If you manage a team or lead a company, you hope that your employees have a strong work ethic.
No doubt, this is something you look for when you’re interviewing job candidates. You want a team or a company of people who are passionate about the business and who go above and beyond, or at the very least, do their very best, every day.
But be careful what you wish for, because there’s a fine line between a hard worker and a workaholic.
What’s a Workaholic?
A workaholic can be defined as someone who “has a compulsive … need to work.” Here are a few signs that one of your employees might be a workaholic:
1. They are always the first one at the office and the last one to leave.
2. They look for ways to make more time to do work.
3. They spend more time at the office than they had planned.
4. They’ve been told to reduce their workload, but they can’t find a way to do so.
5. They spend less and less time on hobbies, family or leisure activities and more time on work.
6. Their health begins to suffer as they work more and more.
Why Workaholic Tendencies Are More Common Than Ever
In today’s workplace, it’s increasingly easier to work from home, thanks to the proliferation of laptops, smartphones and other technological advancements.
While that can be beneficial, offering employees more flexibility, it also means that when an employee leaves the office for the day, they can have more difficulty leaving work at work, and instead compulsively check and respond to work emails, flip open that laptop after dinner, etc.
Compounding the problem, being a workaholic has become something to strive for, not avoid, in today’s society. Bragging about how busy we are, how overextended, how much we have going on – all of these things are seen as notches in our belt. Being a workaholic, then, is somewhat of a badge of honor, something to brag about.
The reality, however, is much different.
Harmful Effects of Being a Workaholic
Being a workaholic has serious mental and physical health consequences. Some of the physical health consequences include:
• Heart disease
• Elevated blood pressure
• Weight gain
Other effects of working too much are just as dire, and include:
• Strain on personal relationships
• Increased risk of marital breakdown
• Loss of employee engagement
• Higher levels of stress and depression in children of workaholic parents
• Deteriorating relationships with co-workers
Problems for the Workplace
Collectively, and ironically, the consequences of being a workaholic can have an extremely detrimental effect on the employee’s work performance. Employees who work excessively long hours and don’t use their vacation time are actually less productive and score worse on performance reviews, research has found.
Other consequences on the employee and the workplace are less measurable but just as important.
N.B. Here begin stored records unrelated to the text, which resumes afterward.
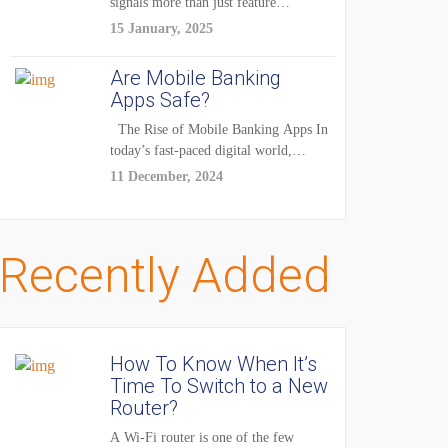
signals more than just feature
enhancements — it's...
15 January, 2025
Are Mobile Banking
Apps Safe?
The Rise of Mobile Banking Apps In
today’s fast-paced digital world,
mobile...
11 December, 2024
Recently Added
How To Know When It’s
Time To Switch to a New
Router?
A Wi-Fi router is one of the few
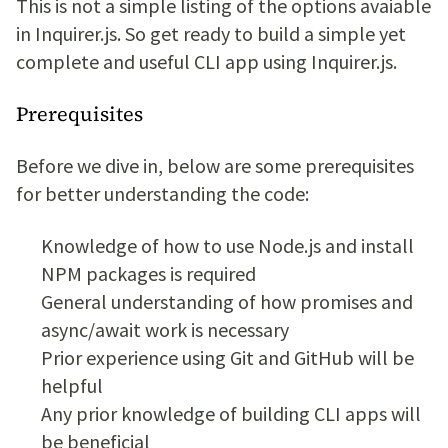
This is not a simple listing of the options avaiable
in Inquirer.js. So get ready to build a simple yet
complete and useful CLI app using Inquirer.js.
Prerequisites
Before we dive in, below are some prerequisites
for better understanding the code:
Knowledge of how to use Node.js and install
NPM packages is required
General understanding of how promises and
async/await work is necessary
Prior experience using Git and GitHub will be
helpful
Any prior knowledge of building CLI apps will
be beneficial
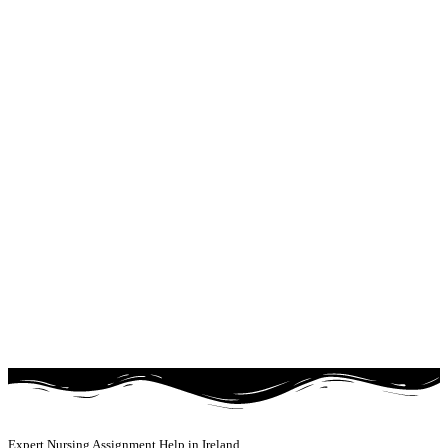
Expert Nursing Assignment Help in Ireland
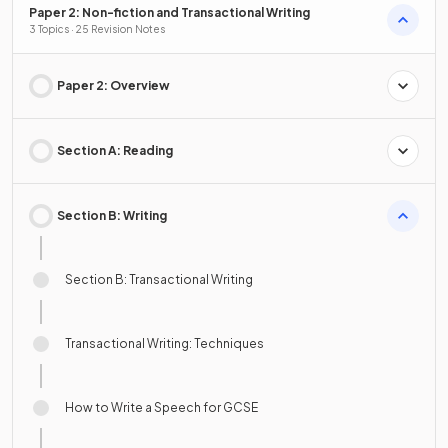
Paper 2: Non-fiction and Transactional Writing
3 Topics · 25 Revision Notes
Paper 2: Overview
Section A: Reading
Section B: Writing
Section B: Transactional Writing
Transactional Writing: Techniques
How to Write a Speech for GCSE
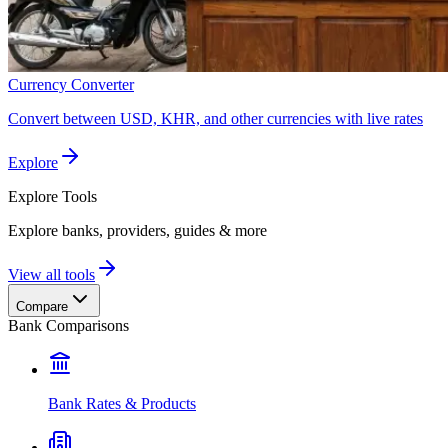
Currency Converter
Convert between USD, KHR, and other currencies with live rates
Explore
Explore
Tools
Explore banks, providers, guides & more
View all tools
Compare
Bank Comparisons
Bank Rates & Products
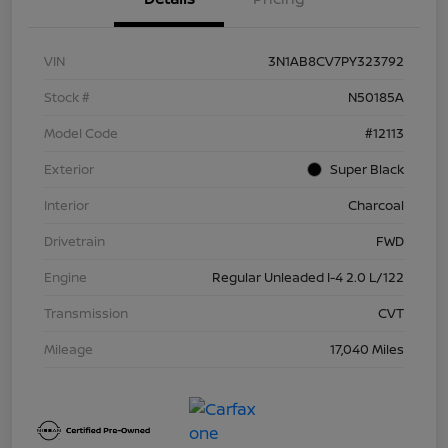
VIN
3N1AB8CV7PY323792
Stock #
N50185A
Model Code
#12113
Exterior
Super Black
Interior
Charcoal
Drivetrain
FWD
Engine
Regular Unleaded I-4 2.0 L/122
Transmission
CVT
Mileage
17,040 Miles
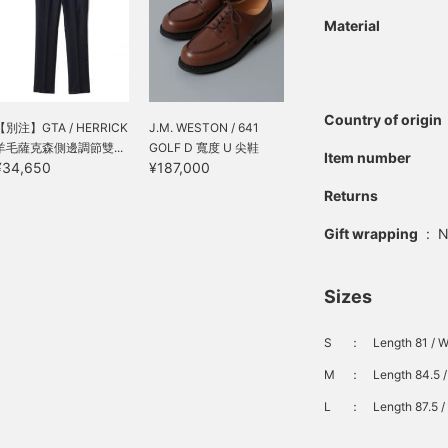
Material
Country of origin
【別注】GTA / HERRICK
J.M. WESTON / 641
羊毛薩克森側邊調節雙...
GOLF D 寬度 U 尖鞋
Item number
¥34,650
¥187,000
Returns
Gift wrapping
:
N
Sizes
S
：
Length 81 / W
M
：
Length 84.5 /
L
：
Length 87.5 /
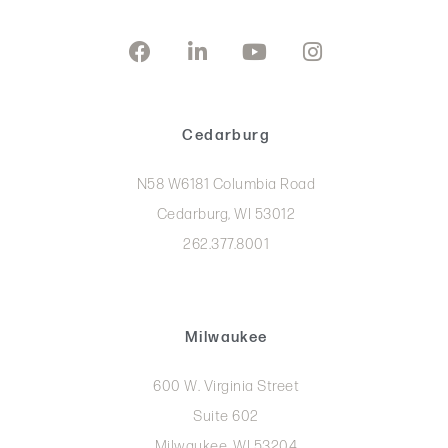
Cedarburg
N58 W6181 Columbia Road
Cedarburg, WI 53012
262.377.8001
Milwaukee
600 W. Virginia Street
Suite 602
Milwaukee, WI 53204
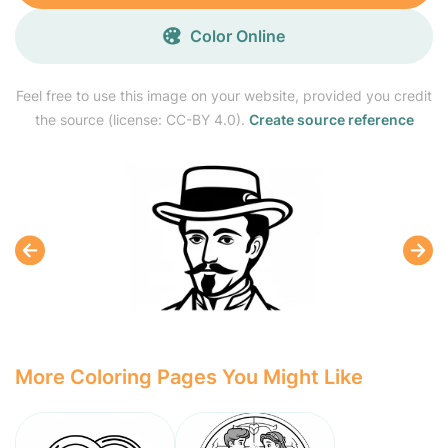
Color Online
Feel free to use this image on your website, provided you credit
the source (license: CC-BY 4.0).
Create source reference
More Coloring Pages You Might Like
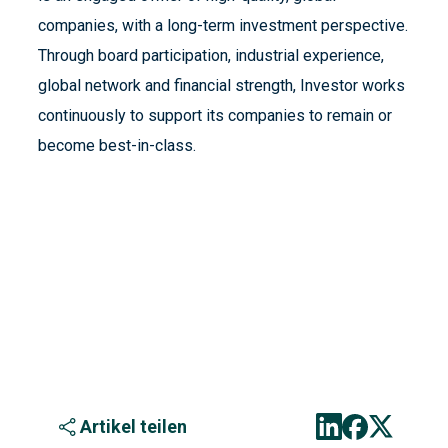
companies, with a long-term investment perspective.
Through board participation, industrial experience,
global network and financial strength, Investor works
continuously to support its companies to remain or
become best-in-class.
Artikel teilen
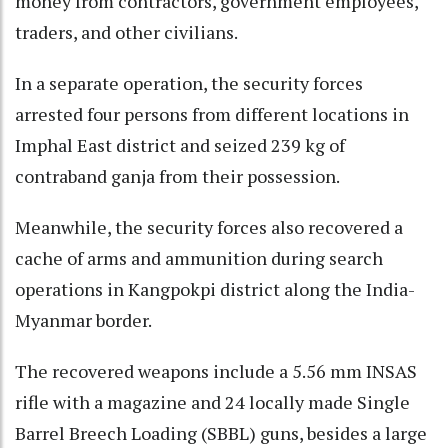
money from contractors, government employees,
traders, and other civilians.
In a separate operation, the security forces
arrested four persons from different locations in
Imphal East district and seized 239 kg of
contraband ganja from their possession.
Meanwhile, the security forces also recovered a
cache of arms and ammunition during search
operations in Kangpokpi district along the India-
Myanmar border.
The recovered weapons include a 5.56 mm INSAS
rifle with a magazine and 24 locally made Single
Barrel Breech Loading (SBBL) guns, besides a large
Workaholic employees can quickly burn out, resulting in:
• Sleep deprivation
• Loss of creativity
• Loss of productivity
• Lashing out at co-workers
• Missing deadlines
• Incurring unnecessary overtime pay
How Managers Can Prevent a Hard Worker from Becoming a Workaholic
If you manage a team or a company, there are several things you can do to prevent one of your employees from becoming a workaholic.
First, promote a work culture where taking time off is encouraged. Let your employees know when someone is on vacation and send the message that vacation time is not only acceptable but encouraged. Show them how to use the timecard system and make timecard changes so they understand how PTO time is processed and how much vacation time they are allowed to take.
Also, have a system for managing time-off requests and making sure that projects still get done even when someone is out of the office.
You may also want to tell employees that you understand that work has to be completed after hours in rare cases, but that any time an employee works after leaving the office, they should document the hours by making timecard changes. That will help you see when an employee is working harder than they should.
Another thing you can do is make sure performance is based on outcomes, not hours worked, and watch out for employees who are spending too many hours in the office. A good time and attendance tracking system can help you see problem areas, avoid excessive overtime pay, and help your employees manage their own time more effectively.
Workaholics can be a dangerous and tricky problem to manage in the workplace, but by understanding the signs, you can learn to proactively manage your employees and cultivate a workplace where taking breaks is not only allowed, but encouraged.